Durante os primeiros minutos, passaram entre margens cobertas com as árvores roxas, por um curso de água com não mais que cem metros de largura. Então, dobraram um promontório, e Ransom viu que estavam saindo para uma lâmina de água muito maior – um lago enorme, quase um mar. O hross, agora cheio de cuidado, mudando de direção com frequência e olhando ao redor, foi remando para bem longe das margens. A vastidão de um azul deslumbrante ia se alargando em volta deles a cada instante que passava. Ransom não conseguia fixar o olhar nela. O calor da água era sufocante. Tirou o gorro e a jaqueta, deixando, com isso, o hross muito surpreso.
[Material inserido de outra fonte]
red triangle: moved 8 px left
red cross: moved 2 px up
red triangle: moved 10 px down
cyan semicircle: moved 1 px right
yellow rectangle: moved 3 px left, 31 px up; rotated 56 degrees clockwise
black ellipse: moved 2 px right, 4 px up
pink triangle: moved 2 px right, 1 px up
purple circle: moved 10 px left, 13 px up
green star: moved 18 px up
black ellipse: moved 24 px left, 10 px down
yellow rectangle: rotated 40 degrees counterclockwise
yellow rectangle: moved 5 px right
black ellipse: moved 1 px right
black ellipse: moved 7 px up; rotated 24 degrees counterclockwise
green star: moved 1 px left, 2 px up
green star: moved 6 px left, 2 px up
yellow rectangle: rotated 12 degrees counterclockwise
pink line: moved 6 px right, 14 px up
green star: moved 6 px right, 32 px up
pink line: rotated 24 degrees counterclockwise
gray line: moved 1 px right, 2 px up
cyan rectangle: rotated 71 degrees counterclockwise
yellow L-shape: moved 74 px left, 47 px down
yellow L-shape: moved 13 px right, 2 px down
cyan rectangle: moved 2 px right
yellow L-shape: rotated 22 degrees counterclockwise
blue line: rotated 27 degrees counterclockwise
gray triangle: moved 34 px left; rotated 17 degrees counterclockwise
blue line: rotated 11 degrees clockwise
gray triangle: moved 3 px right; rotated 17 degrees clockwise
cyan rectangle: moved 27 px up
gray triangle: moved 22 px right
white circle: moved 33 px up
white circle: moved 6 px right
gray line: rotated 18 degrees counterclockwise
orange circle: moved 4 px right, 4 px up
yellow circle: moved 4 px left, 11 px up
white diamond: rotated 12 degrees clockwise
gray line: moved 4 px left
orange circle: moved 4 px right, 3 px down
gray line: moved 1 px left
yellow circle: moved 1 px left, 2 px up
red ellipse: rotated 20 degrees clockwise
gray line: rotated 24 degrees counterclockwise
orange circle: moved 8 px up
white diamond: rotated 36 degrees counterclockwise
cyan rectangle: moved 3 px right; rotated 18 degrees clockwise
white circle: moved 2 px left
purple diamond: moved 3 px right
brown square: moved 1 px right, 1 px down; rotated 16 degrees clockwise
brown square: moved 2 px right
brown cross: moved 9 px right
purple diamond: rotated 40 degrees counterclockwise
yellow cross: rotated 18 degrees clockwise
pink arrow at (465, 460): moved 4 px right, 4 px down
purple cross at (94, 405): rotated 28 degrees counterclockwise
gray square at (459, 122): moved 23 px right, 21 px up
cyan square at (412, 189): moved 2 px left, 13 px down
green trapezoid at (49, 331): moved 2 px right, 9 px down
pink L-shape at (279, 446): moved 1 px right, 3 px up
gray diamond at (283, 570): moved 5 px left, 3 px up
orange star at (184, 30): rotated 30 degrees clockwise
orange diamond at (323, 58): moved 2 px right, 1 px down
Ransom levantou-se com cautela e examinou a paisagem malacandriana, que se descortinava para todos os lados. Adiante e atrás deles estava o lago cintilante, ali cravejado de ilhas, acolá sorrindo sem interrupção para o céu azul-claro. Percebeu que o Sol estava quase exatamente acima da cabeça dele – eles estavam nos trópicos malacandrianos. Em cada extremidade, o lago desaparecia em agrupamentos mais complexos de terra e água, delicada e levissimamente engastados na gigantesca erva roxa. Contudo, essa área pantanosa ou cadeia de arquipélagos, como agora via, era limitada de cada lado por muralhas pontiagudas das montanhas verdes pálidas, que ainda mal podia chamar de montanhas, tão altas eram, tão desoladas, aguçadas, estreitas e aparentemente sem equilíbrio. A boreste, elas não estavam a mais de um quilômetro e meio de distância e pareciam separadas da água apenas por uma faixa estreita de floresta. À esquerda, eram muito mais distantes, embora ainda impressionantes, talvez a uns dez quilômetros do barco. Até onde conseguia enxergar elas se erguiam de cada lado da região inundada, tanto adiante quanto atrás deles. Na realidade, estava navegando pelo leito alagado de um canyon majestoso de mais de 15 quilômetros de largura e de comprimento desconhecido. Atrás e às vezes acima dos picos montanhosos, em muitos lugares discernia enormes pilhas encapeladas da substância vermelho rosada que no dia anterior confundira com nuvens. De fato, parecia que do outro lado das montanhas não havia nenhuma queda de terreno. Elas eram mais como o bastião serrilhado de chapadões incomensuráveis, em muitos lugares mais altos que elas mesmas, que compunham o horizonte malacandriano à esquerda e à direita, até onde a vista alcançava. Apenas direto para a frente e direto para trás, o planeta era cortado pela enorme garganta, que agora lhe dava a impressão de não ser mais que um sulco ou fissura no chapadão.